**AIM OF THE EXERCISE:**
Line by line, restate the material word for word, omitting any image.

**EXERCISE DATA:**
****************************************

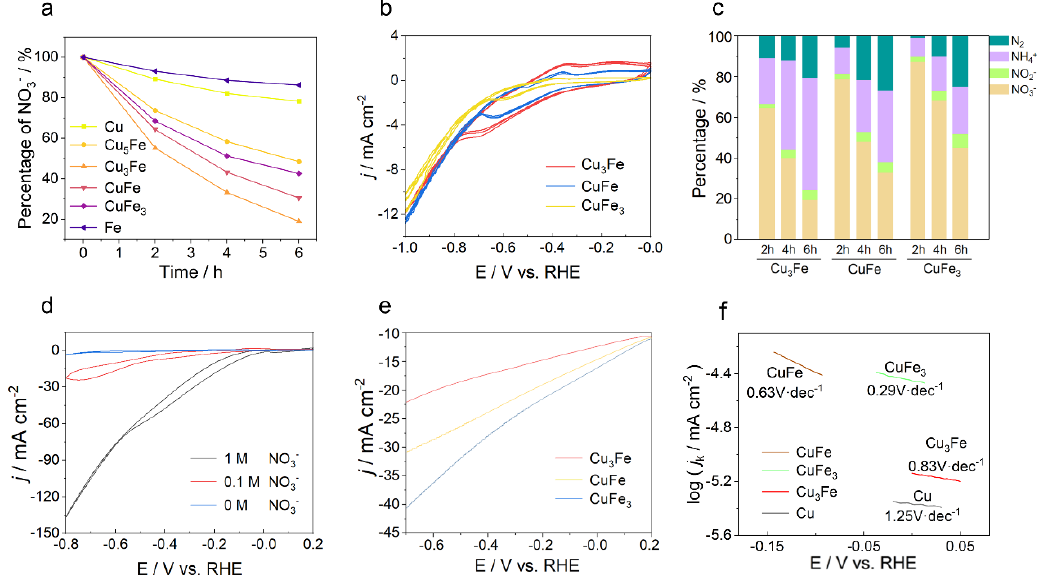
Figure 2. Electroreduction performance differences among catalysts. ( a ) The time-dependent con- centration of nitrate compared among different Cu-Fe ratio catalysts in electrolysis test. ( b ) CV plots in an electrolyte of 100 ppm NO 3 − -N and 0.1 M Na 2 SO 4 of different catalysts. ( c ) Time-dependent product distributions of different catalysts. ( d ) CV plots of Cu 3 Fe in electrolytes of different nitrate concentrations. Hydrogen evolution reaction (HER) performance. ( e ) LSV plots in 0.1 M NaOH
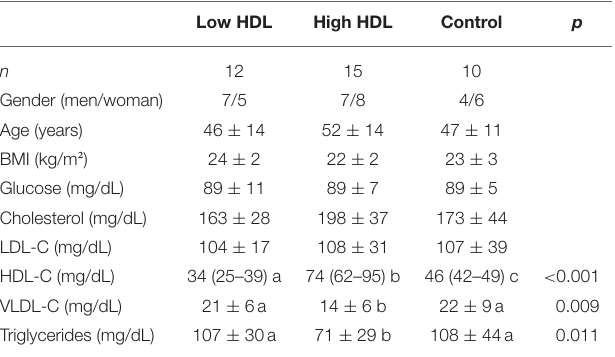
TABLE 1 | Anthropometric data and plasma concentrations of glucose, lipids and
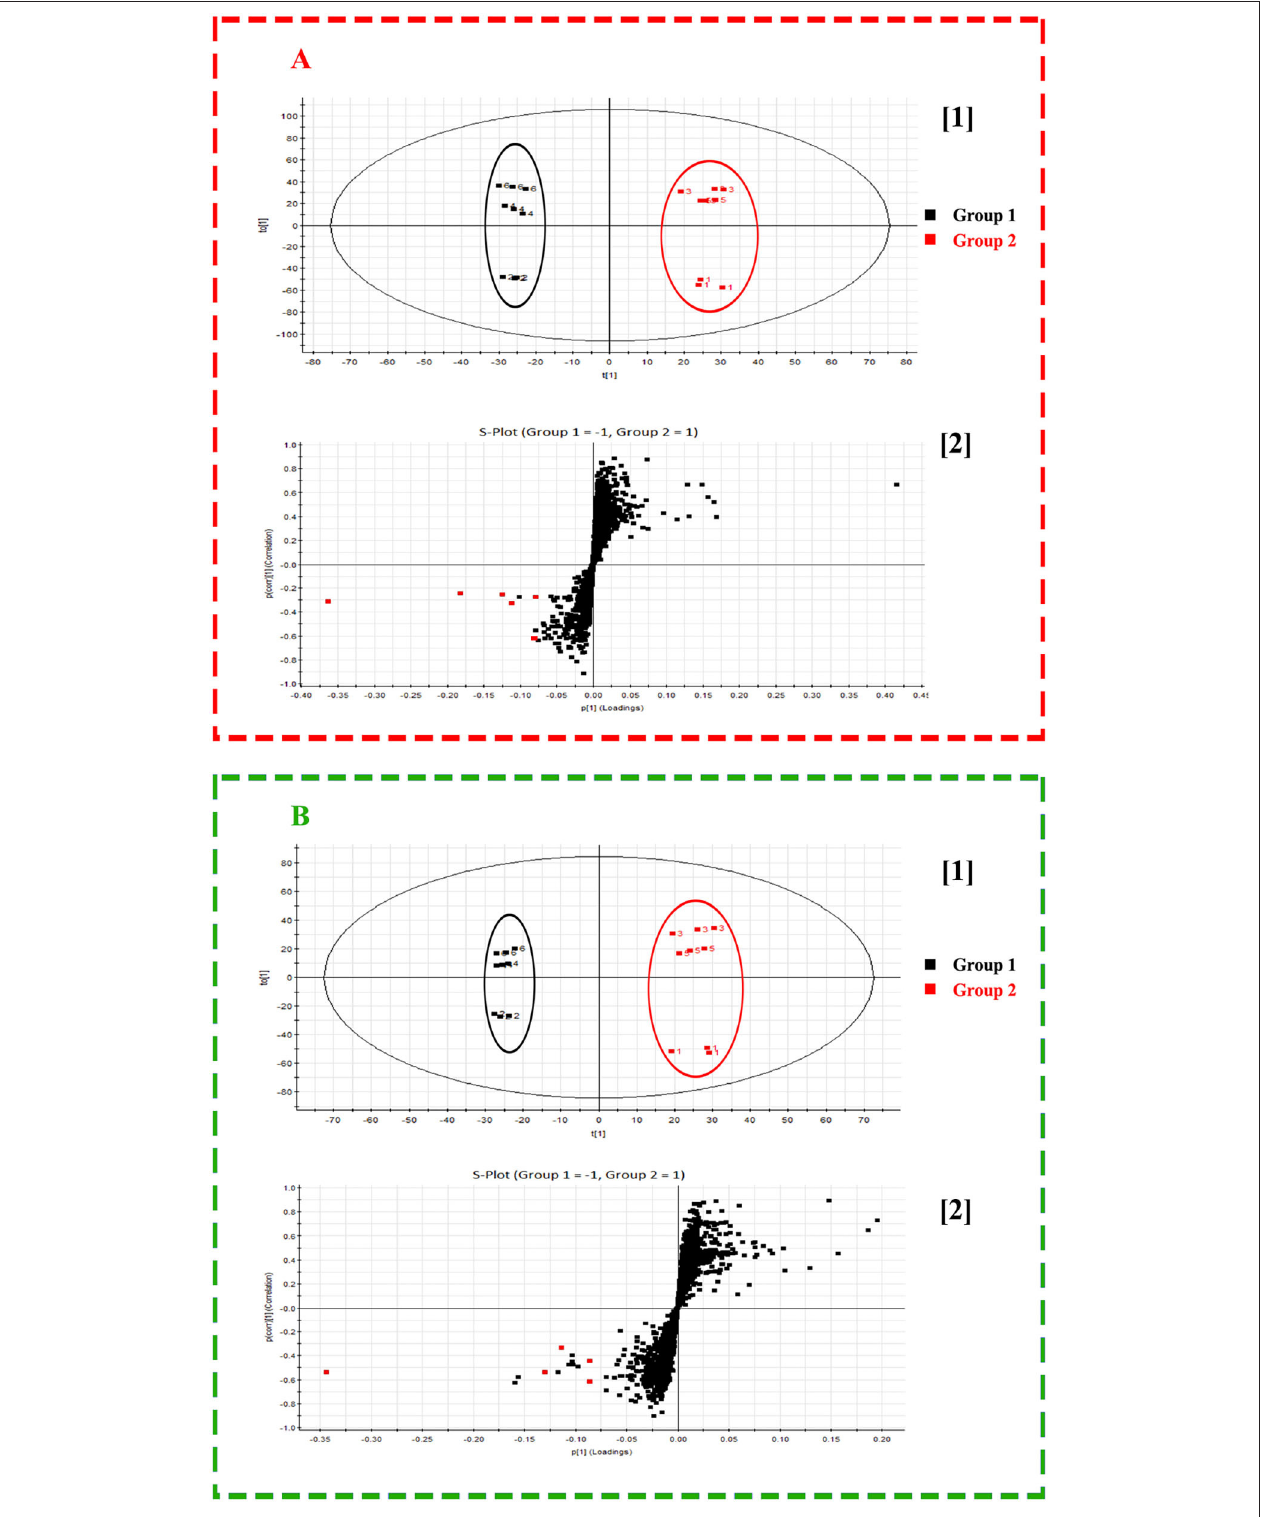
FIGURE 4 | Score plot ([1]) and S-plot ([2]) obtained from orthogonal partial least squares discrimination analysis (OPLS-DA) results of Radix Isatidis with quality character code 1–6 based on desorption electrospray ionization and quadrupole-time-of-flight (DESI-Q-TOF) mass spectrometry imaging (MSI) in the spectral ranges of m / z 50–1,200 under positive (A) and negative (B) ionization modes. The potential quality-associated markers for Isatidis Radix were tagged to red dots.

****************************************

**RESULT OF THIS TASK:**
Figure 2. Electroreduction performance differences among catalysts. ( a ) The time-dependent con- centration of nitrate compared among different Cu-Fe ratio catalysts in electrolysis test. ( b ) CV plots in an electrolyte of 100 ppm NO 3 − -N and 0.1 M Na 2 SO 4 of different catalysts. ( c ) Time-dependent product distributions of different catalysts. ( d ) CV plots of Cu 3 Fe in electrolytes of different nitrate concentrations. Hydrogen evolution reaction (HER) performance. ( e ) LSV plots in 0.1 M NaOH
TABLE 1 | Anthropometric data and plasma concentrations of glucose, lipids and
FIGURE 4 | Score plot ([1]) and S-plot ([2]) obtained from orthogonal partial least squares discrimination analysis (OPLS-DA) results of Radix Isatidis with quality character code 1–6 based on desorption electrospray ionization and quadrupole-time-of-flight (DESI-Q-TOF) mass spectrometry imaging (MSI) in the spectral ranges of m / z 50–1,200 under positive (A) and negative (B) ionization modes. The potential quality-associated markers for Isatidis Radix were tagged to red dots.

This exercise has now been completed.